En 1803, après la rupture de la paix d'Amiens, Napoléon veut nommer Surcouf capitaine de vaisseau dans la marine impériale et lui donner le commandement de deux frégates dans la mer des Indes. Le Malouin refuse la proposition, préférant armer des navires pour la course. Néanmoins, il obtient la Légion d'honneur en 1804. En 1807, il embarque pour une dernière campagne à bord du Revenant. Baron d'Empire, il est chef de légion pendant les Cent-Jours. Sous la Restauration, il se contente d'armer des navires de commerce.

surréalisme.

Ni école ni groupe clairement délimité, le surréalisme s'apparente plutôt à un mouvement qui bouscule l'écriture artistique et cherche à appréhender le réel selon d'autres voies que celles de la conscience et de la raison.

Le jeu de l'imaginaire.

• C'est après avoir accueilli les productions dadaïstes, d'abord applaudies pour leur dimension provocatrice puis jugées trop destructrices, que les poètes qui ont fondé la revue Littérature en 1919 - Louis Aragon, André Breton, Philippe Soupault -, attirés par l'écriture automatique et les recherches sur l'inconscient, fondent en 1924, en compagnie de Paul Eluard, la Révolution surréaliste. Dirigée par Benjamin Péret et Pierre Naville, la revue attire autour d'elle des écrivains tels qu'Antonin Artaud, Michel Leiris, Raymond Roussel, Max Jacob...
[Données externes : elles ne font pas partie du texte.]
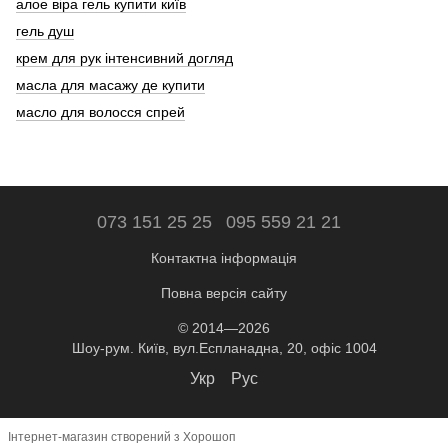
алое віра гель купити київ
гель душ
крем для рук інтенсивний догляд
масла для масажу де купити
масло для волосся спрей
073 151 25 25
095 559 21 21
Контактна інформація
Повна версія сайту
© 2014—2026
Шоу-рум. Київ, вул.Еспланадна, 20, офіс 1004
Укр
Рус
Інтернет-магазин створений з Хорошоп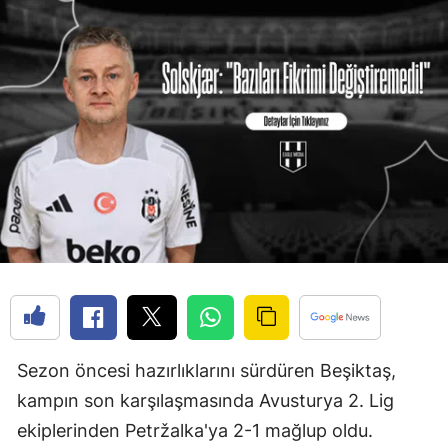
Sezon öncesi hazırlıklarını sürdüren Beşiktaş,
kampın son karşılaşmasında Avusturya 2. Lig
ekiplerinden Petržalka'ya 2-1 mağlup oldu.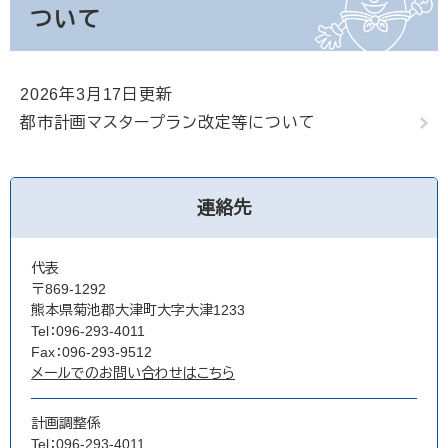
ついて
2026年3月17日更新
都市計画マスタープラン改定等について
連絡先
代表
〒869-1292
熊本県菊池郡大津町大字大津1233
Tel：096-293-4011
Fax：096-293-9512
メールでのお問い合わせはこちら
計画調整係
Tel：096-293-4011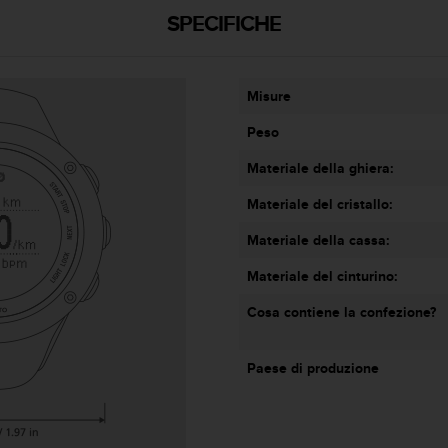
SPECIFICHE
Misure
Peso
Materiale della ghiera:
Materiale del cristallo:
Materiale della cassa:
Materiale del cinturino:
Cosa contiene la confezione?
Paese di produzione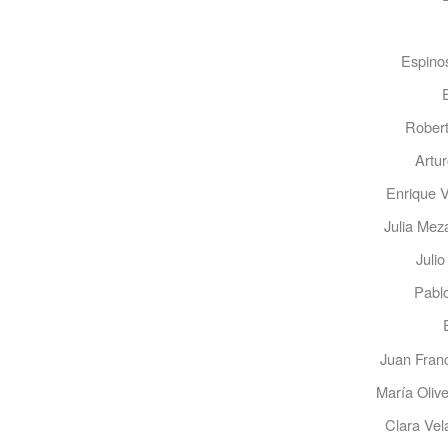
Espino
Robert
Artur
Enrique V
Julia Mez
Julio
Pablo
Juan Franc
María Oliv
Clara Vel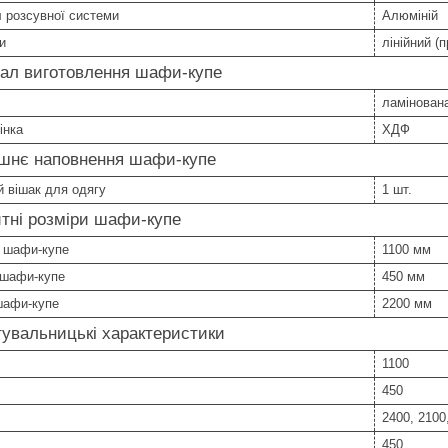
 розсувної системи
Алюміній
и
лінійний (
іал виготовлення шафи-купе
ламінован
інка
ХДФ
ішнє наповнення шафи-купе
 вішак для одягу
1 шт.
тні розміри шафи-купе
 шафи-купе
1100 мм
 шафи-купе
450 мм
шафи-купе
2200 мм
увальницькі характеристики
1100
450
2400, 2100
450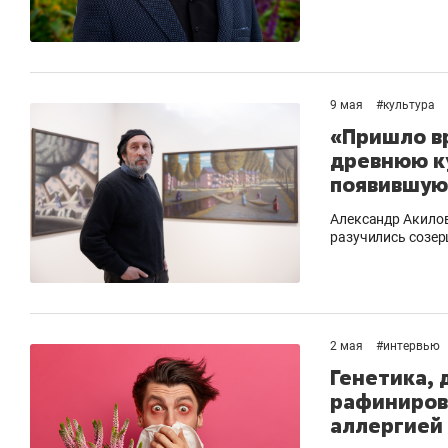
9 мая
#
культура
«Пришло вр
древнюю ку
появившуюс
Александр Акилов 
разучились созер
2 мая
#
интервью
Генетика, 
рафинирова
аллергией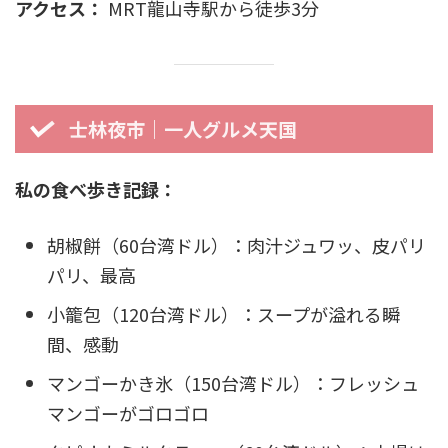
アクセス：
MRT龍山寺駅から徒歩3分
士林夜市｜一人グルメ天国
私の食べ歩き記録：
胡椒餅（60台湾ドル）：肉汁ジュワッ、皮パリ
パリ、最高
小籠包（120台湾ドル）：スープが溢れる瞬
間、感動
マンゴーかき氷（150台湾ドル）：フレッシュ
マンゴーがゴロゴロ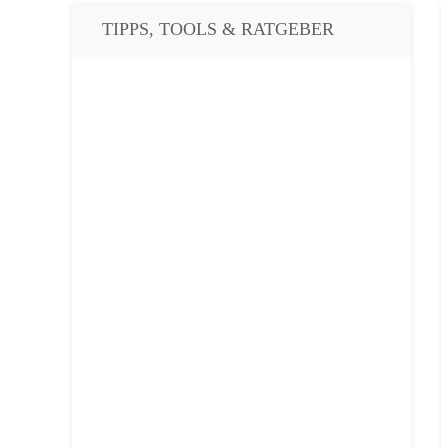
TIPPS, TOOLS & RATGEBER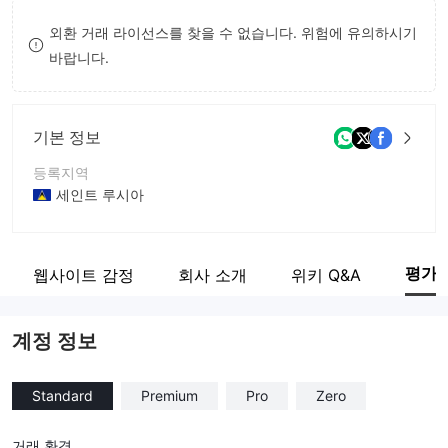
8
외환 거래 라이선스를 찾을 수 없습니다. 위험에 유의하시기
바랍니다.
9
기본 정보
등록지역
세인트 루시아
운영 기간
2-5년
평가
웹사이트 감정
회사 소개
위키 Q&A
회사 전체 이름
Carlton Financial Limited
계정 정보
Standard
Premium
Pro
Zero
거래 환경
Les préoccupations communes au groupe se font jour dans l'acte de naissance théorique du surréalisme, signé par Breton en 1924, le Manifeste du surréalisme. Priorité est donnée à l'« automatisme psychique », à la recherche de l'insolite, à la part du rêve et de la démesure. Les univers surréalistes sont ainsi peuplés de personnages rapprochés par des hasards non fortuits, comme dans le Paysan de Paris (1926) d'Aragon ou dans Nadja (1928) de Breton, d'objets décontextualisés ou curieusement associés, comme dans les représentations fantastiques de Salvador Dalí ou visionnaires de Max Ernst. L'amour fou, qui donne son titre à une œuvre (1937) de Breton, apparaît comme une ouverture privilégiée à l'imaginaire et à la liberté. Le langage est également renouvelé : les poètes multiplient les jeux d'écriture tels les « cadavres exquis », les calembours, les associations d'images inattendues ; les peintres explorent de nouvelles techniques créatives telles que collages, frottages, réemploi de photographies (Max Ernst, Pierre Reverdy). Les correspondances poétiques de Rimbaud, l'œuvre d'Apollinaire, les recherches de Freud, les pratiques hypnotiques et occultes, les expériences hallucinatoires mais aussi les arts dits « mineurs » sont autant de sources d'inspiration pour la famille surréaliste, avide de sonder l'inconscient humain et les multiples possibilités de création.

Divergences et ruptures.

• Cependant, les relations se détériorent rapidement au sein du groupe initial, et notamment pour des raisons politiques. Dès 1925, le rapprochement des revues Clarté et la Révolution surréaliste semble suggérer que la révolution poétique peut être associée à un projet de transformation politique. À partir de 1927, les adhésions des membres du groupe au Parti communiste, celles de Breton et d'Aragon en particulier, singularisent des surréalistes qui entendent jouer un rôle révolutionnaire. Le Second Manifeste du surréalisme, paru en 1929, incite les artistes à adopter une position politique claire ; en 1930, la revue est d'ailleurs rebaptisée le Surréalisme au service de la révolution. Mais plusieurs membres du groupe, Desnos par exemple, refusent cette allégeance politique. Aussi, une nouvelle coupure apparaît-elle entre les partisans d'une stricte obéissance à la ligne du PCF et les défenseurs d'une création autonome : Aragon, au service du parti, rompt en 1932 avec Breton.